*Work to complete*
Return the lines below unchanged, beginning with the line that contains "scientific name: Tettigonia viridissima" and continuing through the line that contains "genus: Geothlypis".

(Dataset rows)
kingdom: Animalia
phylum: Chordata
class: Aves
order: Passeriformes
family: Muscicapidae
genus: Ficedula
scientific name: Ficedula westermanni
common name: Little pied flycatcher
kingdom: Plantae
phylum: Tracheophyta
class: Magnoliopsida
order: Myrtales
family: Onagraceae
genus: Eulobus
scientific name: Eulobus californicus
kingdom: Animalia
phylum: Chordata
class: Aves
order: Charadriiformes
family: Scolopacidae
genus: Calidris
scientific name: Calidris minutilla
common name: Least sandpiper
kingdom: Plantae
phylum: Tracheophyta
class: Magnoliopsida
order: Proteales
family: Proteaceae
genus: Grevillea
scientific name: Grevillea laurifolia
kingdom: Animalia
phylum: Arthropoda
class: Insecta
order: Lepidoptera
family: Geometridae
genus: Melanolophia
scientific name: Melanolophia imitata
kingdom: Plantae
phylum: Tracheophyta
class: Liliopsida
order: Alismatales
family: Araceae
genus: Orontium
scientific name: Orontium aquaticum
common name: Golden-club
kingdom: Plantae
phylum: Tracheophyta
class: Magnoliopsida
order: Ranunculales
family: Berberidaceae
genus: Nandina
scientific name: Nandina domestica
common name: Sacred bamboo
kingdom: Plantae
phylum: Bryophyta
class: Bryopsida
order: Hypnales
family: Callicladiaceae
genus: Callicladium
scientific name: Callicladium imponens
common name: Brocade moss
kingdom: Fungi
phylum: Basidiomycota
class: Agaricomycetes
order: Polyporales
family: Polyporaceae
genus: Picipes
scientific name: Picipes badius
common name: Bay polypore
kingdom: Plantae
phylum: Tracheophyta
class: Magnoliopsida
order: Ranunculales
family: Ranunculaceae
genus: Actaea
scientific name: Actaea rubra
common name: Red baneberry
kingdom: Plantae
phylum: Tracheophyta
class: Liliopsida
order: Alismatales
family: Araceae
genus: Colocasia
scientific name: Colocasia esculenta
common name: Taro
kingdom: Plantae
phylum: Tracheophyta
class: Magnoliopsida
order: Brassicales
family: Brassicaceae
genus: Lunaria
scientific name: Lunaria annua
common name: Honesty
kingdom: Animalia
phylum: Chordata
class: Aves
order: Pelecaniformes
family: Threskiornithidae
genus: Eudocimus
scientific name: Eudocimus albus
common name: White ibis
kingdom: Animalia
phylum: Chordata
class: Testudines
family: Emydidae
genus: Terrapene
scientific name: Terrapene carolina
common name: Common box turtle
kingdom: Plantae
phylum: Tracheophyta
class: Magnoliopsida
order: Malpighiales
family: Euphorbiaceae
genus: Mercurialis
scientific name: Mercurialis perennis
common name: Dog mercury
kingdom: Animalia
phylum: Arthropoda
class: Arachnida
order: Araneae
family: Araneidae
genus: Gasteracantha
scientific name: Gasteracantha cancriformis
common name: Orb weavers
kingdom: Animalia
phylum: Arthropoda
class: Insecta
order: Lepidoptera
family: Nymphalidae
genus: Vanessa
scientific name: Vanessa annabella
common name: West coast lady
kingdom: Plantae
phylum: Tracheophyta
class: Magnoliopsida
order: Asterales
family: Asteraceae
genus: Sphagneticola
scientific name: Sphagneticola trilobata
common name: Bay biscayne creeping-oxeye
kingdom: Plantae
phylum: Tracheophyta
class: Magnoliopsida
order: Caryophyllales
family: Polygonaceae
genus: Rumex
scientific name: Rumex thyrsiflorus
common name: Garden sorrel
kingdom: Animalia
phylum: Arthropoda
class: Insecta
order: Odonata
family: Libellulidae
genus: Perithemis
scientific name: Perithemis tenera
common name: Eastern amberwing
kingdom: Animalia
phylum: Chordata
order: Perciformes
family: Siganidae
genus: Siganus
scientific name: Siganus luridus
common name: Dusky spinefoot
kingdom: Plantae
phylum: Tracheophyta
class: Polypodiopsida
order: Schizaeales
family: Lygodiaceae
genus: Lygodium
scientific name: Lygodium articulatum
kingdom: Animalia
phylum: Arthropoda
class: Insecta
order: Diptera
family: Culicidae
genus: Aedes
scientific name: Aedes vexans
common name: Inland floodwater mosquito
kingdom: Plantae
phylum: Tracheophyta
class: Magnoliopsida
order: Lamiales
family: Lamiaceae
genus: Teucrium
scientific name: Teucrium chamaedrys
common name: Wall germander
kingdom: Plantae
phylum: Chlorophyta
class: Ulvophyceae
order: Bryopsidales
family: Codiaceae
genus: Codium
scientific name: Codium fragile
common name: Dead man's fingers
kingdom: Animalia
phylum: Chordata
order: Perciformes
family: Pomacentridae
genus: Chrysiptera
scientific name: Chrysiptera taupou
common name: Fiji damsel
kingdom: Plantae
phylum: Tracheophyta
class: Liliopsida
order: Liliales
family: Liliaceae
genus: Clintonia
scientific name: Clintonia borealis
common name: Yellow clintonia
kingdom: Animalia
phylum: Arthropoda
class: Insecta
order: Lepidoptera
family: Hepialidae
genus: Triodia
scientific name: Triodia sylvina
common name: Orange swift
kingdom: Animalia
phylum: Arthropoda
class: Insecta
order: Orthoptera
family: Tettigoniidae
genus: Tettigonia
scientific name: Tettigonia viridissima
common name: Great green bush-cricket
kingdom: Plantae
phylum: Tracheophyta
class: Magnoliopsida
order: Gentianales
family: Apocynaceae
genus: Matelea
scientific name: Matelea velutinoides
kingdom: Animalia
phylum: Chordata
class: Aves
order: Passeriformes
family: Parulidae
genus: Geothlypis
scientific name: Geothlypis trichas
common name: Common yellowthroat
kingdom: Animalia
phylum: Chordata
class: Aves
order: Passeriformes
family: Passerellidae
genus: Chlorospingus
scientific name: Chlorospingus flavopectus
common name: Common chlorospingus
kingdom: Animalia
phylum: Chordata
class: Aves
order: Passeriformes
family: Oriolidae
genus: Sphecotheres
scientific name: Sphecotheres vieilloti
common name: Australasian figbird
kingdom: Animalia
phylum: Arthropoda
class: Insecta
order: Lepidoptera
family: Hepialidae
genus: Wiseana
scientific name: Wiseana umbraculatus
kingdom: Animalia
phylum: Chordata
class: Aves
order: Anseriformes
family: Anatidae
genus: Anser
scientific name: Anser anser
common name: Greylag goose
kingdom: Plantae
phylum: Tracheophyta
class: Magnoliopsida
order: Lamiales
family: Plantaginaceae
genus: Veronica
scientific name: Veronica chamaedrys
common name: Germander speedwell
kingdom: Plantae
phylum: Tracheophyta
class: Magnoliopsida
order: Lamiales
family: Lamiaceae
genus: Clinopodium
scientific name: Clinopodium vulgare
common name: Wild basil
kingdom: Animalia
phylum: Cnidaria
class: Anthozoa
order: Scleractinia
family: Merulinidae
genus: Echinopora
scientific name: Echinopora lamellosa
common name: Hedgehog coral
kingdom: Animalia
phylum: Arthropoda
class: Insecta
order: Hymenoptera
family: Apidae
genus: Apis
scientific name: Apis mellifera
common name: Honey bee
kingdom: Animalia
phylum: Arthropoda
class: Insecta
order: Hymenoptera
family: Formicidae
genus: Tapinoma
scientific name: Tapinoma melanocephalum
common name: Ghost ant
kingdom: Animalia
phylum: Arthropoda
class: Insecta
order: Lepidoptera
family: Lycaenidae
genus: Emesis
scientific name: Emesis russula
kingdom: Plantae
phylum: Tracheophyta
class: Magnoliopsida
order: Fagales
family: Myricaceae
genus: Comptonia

*Reply*
scientific name: Tettigonia viridissima
common name: Great green bush-cricket
kingdom: Plantae
phylum: Tracheophyta
class: Magnoliopsida
order: Gentianales
family: Apocynaceae
genus: Matelea
scientific name: Matelea velutinoides
kingdom: Animalia
phylum: Chordata
class: Aves
order: Passeriformes
family: Parulidae
genus: Geothlypis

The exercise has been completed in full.